# WHAT NEEDS TO BE DONE
Among the entries below, tally each line containing "Overlapping"; respond with the total only.

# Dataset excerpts
============

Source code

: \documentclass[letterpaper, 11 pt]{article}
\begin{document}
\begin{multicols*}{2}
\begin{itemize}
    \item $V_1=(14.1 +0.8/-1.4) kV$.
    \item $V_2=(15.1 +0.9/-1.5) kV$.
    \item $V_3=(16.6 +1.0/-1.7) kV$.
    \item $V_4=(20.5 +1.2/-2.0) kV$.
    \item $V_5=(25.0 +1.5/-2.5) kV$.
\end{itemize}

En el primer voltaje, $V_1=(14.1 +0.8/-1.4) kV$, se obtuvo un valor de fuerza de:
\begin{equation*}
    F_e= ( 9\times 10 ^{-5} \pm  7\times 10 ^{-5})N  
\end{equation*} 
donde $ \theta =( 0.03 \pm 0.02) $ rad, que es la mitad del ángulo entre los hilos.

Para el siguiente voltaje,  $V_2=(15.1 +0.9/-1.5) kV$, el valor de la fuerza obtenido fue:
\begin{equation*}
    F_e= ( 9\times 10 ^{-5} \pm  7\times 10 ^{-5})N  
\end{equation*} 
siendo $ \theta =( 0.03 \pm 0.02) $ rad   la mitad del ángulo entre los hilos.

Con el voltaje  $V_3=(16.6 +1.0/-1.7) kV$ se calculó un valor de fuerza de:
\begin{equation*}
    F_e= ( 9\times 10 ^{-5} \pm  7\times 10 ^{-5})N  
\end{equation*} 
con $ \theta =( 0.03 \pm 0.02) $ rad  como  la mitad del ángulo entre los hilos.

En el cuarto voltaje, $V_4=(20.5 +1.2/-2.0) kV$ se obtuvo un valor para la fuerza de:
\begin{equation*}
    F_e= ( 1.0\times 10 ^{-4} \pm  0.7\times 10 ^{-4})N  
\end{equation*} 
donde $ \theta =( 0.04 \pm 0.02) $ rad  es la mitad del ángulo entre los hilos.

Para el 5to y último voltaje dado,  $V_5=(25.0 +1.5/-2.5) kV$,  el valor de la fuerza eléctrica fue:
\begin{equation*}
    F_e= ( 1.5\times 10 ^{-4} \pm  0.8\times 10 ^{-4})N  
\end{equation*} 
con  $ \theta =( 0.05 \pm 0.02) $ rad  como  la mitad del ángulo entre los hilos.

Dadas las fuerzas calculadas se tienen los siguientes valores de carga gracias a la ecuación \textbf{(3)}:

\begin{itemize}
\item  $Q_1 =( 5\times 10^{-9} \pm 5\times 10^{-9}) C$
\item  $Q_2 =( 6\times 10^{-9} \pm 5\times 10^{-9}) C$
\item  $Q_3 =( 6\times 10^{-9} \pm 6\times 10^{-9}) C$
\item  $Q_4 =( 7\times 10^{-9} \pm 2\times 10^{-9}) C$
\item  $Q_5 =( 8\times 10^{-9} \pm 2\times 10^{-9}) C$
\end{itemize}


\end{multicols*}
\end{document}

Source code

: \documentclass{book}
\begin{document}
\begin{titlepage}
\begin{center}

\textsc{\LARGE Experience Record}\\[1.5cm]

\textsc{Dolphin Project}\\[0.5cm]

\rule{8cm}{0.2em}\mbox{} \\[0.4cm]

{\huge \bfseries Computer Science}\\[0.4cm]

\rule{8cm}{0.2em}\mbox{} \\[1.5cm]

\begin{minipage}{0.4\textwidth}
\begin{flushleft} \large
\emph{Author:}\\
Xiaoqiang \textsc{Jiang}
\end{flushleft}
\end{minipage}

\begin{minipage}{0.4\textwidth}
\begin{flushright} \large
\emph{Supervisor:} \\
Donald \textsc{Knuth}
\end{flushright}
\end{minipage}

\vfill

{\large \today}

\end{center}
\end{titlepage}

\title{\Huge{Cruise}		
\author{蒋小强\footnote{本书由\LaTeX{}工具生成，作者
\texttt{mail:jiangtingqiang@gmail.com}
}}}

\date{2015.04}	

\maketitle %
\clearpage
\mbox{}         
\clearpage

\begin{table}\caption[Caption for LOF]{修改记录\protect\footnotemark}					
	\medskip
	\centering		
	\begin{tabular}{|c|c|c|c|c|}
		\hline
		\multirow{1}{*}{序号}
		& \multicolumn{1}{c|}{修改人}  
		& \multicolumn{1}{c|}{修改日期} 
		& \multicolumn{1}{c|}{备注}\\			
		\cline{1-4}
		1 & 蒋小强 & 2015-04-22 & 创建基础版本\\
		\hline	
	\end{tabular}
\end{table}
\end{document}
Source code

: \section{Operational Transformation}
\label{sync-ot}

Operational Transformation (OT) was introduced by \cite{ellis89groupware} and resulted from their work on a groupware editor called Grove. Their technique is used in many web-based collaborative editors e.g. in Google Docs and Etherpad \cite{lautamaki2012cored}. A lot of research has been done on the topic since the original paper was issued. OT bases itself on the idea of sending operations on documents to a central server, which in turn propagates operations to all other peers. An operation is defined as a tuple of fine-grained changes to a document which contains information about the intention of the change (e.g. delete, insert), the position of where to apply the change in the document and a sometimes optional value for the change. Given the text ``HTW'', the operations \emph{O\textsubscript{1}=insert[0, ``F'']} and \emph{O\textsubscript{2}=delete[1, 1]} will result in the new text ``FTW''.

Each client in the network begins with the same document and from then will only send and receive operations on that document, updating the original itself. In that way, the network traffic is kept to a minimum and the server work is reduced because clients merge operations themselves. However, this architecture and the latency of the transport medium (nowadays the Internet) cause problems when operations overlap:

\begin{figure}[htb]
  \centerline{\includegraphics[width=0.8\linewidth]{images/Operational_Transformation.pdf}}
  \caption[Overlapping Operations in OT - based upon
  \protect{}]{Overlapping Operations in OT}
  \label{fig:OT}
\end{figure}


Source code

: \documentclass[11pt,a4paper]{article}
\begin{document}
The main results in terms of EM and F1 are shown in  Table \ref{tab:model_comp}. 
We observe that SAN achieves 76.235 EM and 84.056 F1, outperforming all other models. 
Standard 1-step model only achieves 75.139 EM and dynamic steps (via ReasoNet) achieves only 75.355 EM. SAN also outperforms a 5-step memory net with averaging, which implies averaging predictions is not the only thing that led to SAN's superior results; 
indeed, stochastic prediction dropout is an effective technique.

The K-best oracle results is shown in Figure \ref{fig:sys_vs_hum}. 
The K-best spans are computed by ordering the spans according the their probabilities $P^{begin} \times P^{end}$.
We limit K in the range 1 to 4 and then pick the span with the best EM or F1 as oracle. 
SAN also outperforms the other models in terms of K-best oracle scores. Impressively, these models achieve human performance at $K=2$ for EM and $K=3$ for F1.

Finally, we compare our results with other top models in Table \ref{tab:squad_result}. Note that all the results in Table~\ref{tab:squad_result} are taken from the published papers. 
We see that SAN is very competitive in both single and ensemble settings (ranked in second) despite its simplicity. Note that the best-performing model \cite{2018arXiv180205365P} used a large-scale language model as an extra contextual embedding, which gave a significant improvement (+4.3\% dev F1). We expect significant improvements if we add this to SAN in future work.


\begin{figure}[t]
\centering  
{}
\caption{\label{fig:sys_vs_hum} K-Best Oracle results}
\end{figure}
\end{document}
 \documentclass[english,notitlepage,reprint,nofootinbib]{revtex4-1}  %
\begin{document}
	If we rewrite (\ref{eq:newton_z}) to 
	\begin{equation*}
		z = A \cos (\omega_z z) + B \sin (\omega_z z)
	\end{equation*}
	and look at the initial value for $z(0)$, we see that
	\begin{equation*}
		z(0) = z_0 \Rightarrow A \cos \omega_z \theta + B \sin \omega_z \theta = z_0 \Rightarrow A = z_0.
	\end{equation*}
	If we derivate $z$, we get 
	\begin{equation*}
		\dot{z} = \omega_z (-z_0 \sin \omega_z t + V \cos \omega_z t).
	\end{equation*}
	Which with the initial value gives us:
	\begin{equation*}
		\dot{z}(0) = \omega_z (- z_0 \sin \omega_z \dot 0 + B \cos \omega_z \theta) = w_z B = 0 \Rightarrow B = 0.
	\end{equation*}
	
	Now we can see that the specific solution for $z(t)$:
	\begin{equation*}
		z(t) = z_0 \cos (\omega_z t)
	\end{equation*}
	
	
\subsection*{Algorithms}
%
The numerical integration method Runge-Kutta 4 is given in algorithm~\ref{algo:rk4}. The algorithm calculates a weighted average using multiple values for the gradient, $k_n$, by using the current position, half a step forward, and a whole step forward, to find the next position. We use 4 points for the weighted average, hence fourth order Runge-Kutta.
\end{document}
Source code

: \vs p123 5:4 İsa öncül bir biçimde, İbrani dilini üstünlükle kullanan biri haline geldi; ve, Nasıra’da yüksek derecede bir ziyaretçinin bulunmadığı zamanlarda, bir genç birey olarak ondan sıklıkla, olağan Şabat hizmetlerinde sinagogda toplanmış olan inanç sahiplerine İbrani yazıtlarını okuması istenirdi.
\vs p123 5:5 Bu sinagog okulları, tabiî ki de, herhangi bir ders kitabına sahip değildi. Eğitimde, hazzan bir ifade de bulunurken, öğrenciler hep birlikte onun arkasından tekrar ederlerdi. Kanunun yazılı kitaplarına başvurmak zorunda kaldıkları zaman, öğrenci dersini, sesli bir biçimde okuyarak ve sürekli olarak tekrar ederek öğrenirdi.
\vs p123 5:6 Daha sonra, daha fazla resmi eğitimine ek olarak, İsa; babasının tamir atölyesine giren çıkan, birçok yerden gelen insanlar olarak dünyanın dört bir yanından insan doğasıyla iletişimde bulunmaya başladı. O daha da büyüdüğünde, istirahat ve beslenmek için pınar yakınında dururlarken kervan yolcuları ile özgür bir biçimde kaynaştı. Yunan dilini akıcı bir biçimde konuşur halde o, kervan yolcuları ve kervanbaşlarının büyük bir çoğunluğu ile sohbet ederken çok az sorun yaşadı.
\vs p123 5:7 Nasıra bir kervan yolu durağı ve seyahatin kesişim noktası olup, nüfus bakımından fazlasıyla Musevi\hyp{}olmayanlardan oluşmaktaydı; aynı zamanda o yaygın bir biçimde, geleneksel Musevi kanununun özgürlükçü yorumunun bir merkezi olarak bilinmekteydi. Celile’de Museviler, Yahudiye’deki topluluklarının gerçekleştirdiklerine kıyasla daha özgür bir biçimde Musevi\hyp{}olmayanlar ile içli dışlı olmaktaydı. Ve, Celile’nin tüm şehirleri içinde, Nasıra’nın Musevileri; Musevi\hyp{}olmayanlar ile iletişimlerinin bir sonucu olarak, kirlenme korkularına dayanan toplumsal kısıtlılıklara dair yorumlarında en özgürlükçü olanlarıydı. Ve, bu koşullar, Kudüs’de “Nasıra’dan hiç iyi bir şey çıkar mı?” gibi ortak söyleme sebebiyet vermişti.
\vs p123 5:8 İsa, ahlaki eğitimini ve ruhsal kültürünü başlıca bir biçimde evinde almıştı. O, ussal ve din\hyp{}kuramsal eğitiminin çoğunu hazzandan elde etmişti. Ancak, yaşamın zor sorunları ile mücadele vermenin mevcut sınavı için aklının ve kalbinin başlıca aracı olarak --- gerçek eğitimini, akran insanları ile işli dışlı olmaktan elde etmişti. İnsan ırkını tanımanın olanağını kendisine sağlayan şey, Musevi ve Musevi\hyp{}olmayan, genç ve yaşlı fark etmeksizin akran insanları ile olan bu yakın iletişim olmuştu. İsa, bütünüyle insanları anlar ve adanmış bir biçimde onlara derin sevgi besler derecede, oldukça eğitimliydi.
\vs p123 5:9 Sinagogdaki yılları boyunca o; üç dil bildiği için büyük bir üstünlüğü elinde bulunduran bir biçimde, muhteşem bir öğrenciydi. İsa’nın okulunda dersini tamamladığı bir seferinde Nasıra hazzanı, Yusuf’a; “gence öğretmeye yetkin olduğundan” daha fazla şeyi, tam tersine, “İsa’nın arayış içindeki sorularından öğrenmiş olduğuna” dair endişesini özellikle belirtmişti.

============

# EXERCISE ANSWER
2